WORK REQUIRED: Omitting all images, set down every line below exactly as it appears.

RECORDS FOR THE TASK:
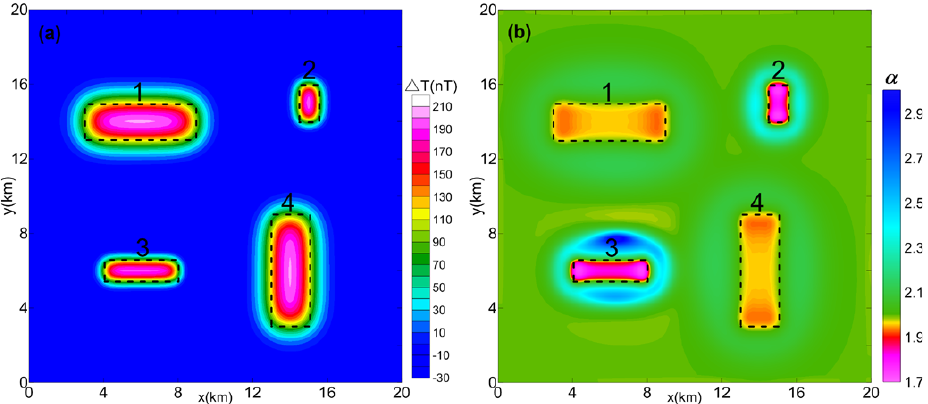
Fig. 5. Illustration showing magnetic source edge detection using the singularity mapping technique: (a) theoretical magnetic anomalies produced by four rectangular models; (b) estimated local singularity α value. The black dotted lines indicate the boundaries of the four rectangular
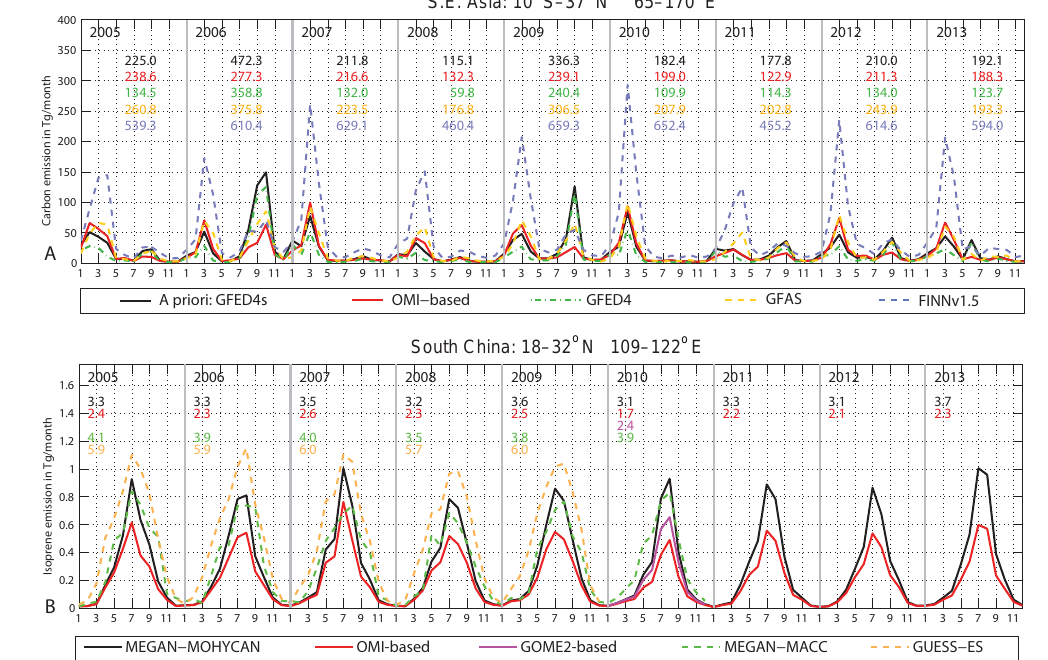
Figure 13. As Fig. 9 but for southeast Asia.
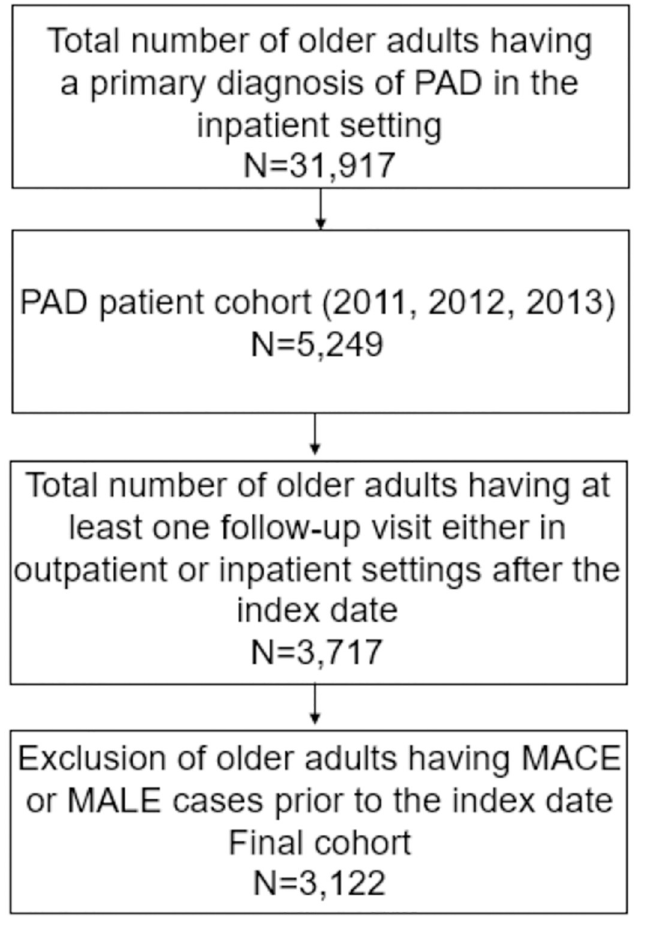
Fig 1. Flow diagram of the cohort selection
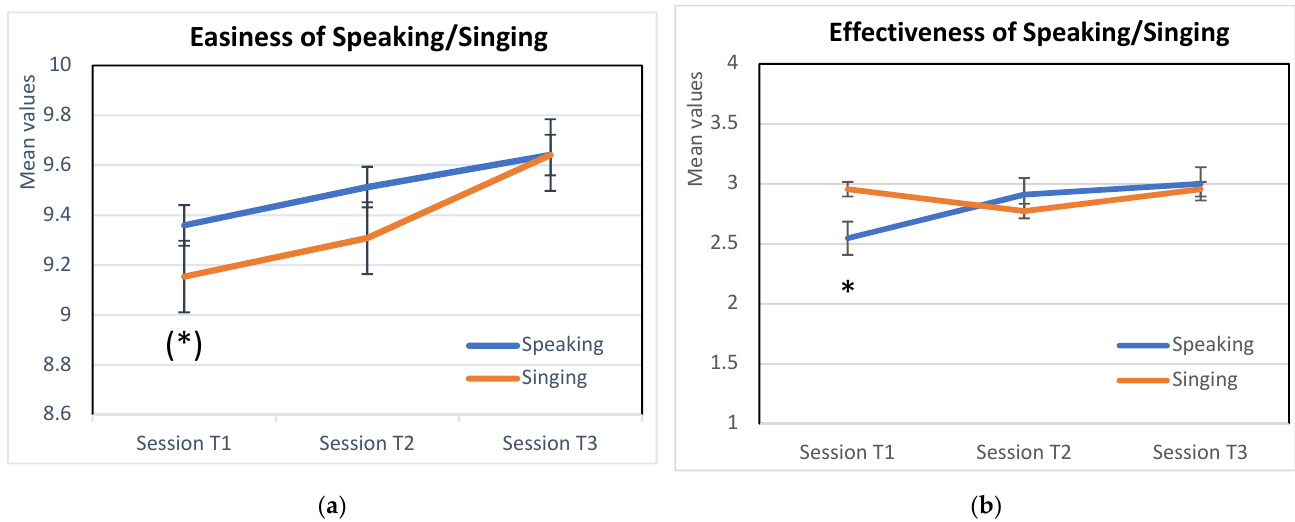
Figure 1. Mean values of ( a ) Perceived ease and ( b ) Perceived effectiveness of maternal speaking and singing to preterm infants in the NICU across the three sessions. * p < 0.05; (*) tendentially significant, p = 0.65.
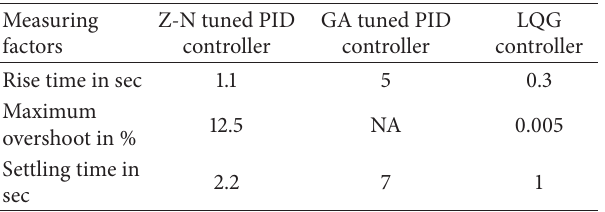
Figure 12: 𝜙 versus 𝑎 𝑦 error transient response for different controllers. Table 2: Results of Z-N tuned PID controller, GA tuned PID controller, and LQG controller.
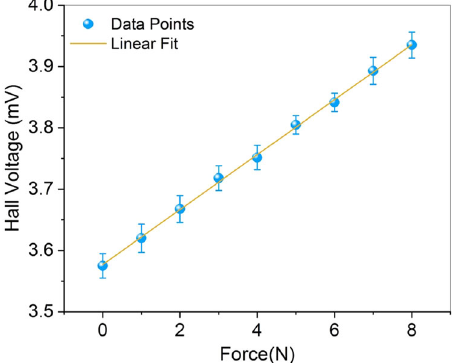
Fig. 8 Average output voltage of fi ve measurements of a soft tactile sensor as a result of consecutive linear loading cycles. The error bars indicate the standard deviation.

TASK RESULT:
Fig. 5. Illustration showing magnetic source edge detection using the singularity mapping technique: (a) theoretical magnetic anomalies produced by four rectangular models; (b) estimated local singularity α value. The black dotted lines indicate the boundaries of the four rectangular
Figure 13. As Fig. 9 but for southeast Asia.
Fig 1. Flow diagram of the cohort selection
Figure 1. Mean values of ( a ) Perceived ease and ( b ) Perceived effectiveness of maternal speaking and singing to preterm infants in the NICU across the three sessions. * p < 0.05; (*) tendentially significant, p = 0.65.
Figure 12: 𝜙 versus 𝑎 𝑦 error transient response for different controllers. Table 2: Results of Z-N tuned PID controller, GA tuned PID controller, and LQG controller.
Fig. 8 Average output voltage of fi ve measurements of a soft tactile sensor as a result of consecutive linear loading cycles. The error bars indicate the standard deviation.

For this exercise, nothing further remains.